Turn 27 Blue — a coalition of grassroots leadership and the eight county Democratic chairs within the 27th District, including Ontario County's John Hurley and Monroe County's Jamie Romeo — called on Collins "to leave all corporate boards on which he serves and divest himself of all investments that create potential conflicts of interest and begin immediately to do the job he was elected to do: serve as our congressman and actually represent us instead of his portfolio," according to a release from the Monroe County Democratic Committee.
Rep. Louise Slaughter, D-Fairport, who had asked the House Ethics Committee and other entities to investigate Collins, noted in a release Thursday that actions by Collins and others led to her introducing the End Congressional Stock Market Abuse Act, which would strengthen the earlier STOCK Act she introduced in 2006.

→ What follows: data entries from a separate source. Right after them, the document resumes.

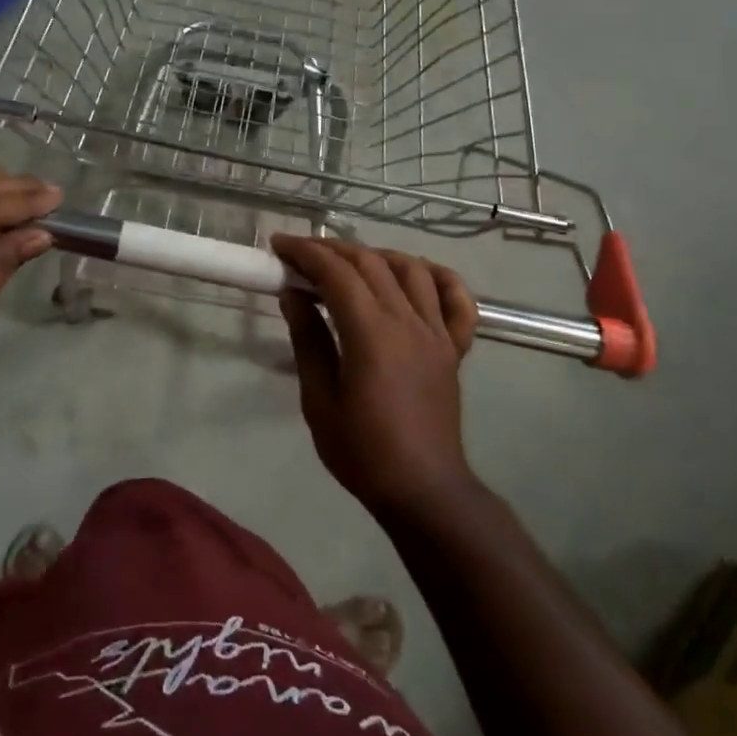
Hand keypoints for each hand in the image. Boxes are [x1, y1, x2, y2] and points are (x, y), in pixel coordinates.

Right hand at [270, 235, 480, 514]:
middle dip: (332, 249)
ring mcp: (438, 332)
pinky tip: (416, 274)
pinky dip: (437, 277)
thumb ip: (308, 340)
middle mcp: (408, 322)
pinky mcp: (454, 347)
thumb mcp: (318, 400)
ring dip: (377, 255)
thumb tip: (293, 294)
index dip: (306, 252)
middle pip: (371, 263)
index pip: (337, 273)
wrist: (422, 489)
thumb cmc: (362, 451)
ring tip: (349, 263)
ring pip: (412, 270)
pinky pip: (457, 299)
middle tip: (302, 254)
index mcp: (371, 334)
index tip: (280, 246)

"Anyone who has the privilege to be a member of Congress has a responsibility to uphold the public trust and meet the highest ethical standard," Slaughter, who represents the 25th District, stated. "I wrote the STOCK Act and fought for six years to get it signed into law for precisely that reason. I called for the Ethics Committee to investigate Congressman Collins given all the evidence that suggests he used his position in the public trust for his own personal gain."
The STOCK Act, signed into law in 2012, prohibits insider trading by members of Congress, their staff, and other government employees, among other stipulations. Her more recent bill would close loopholes in the earlier act, Slaughter's office noted.
Messenger Post Media contributed to this report.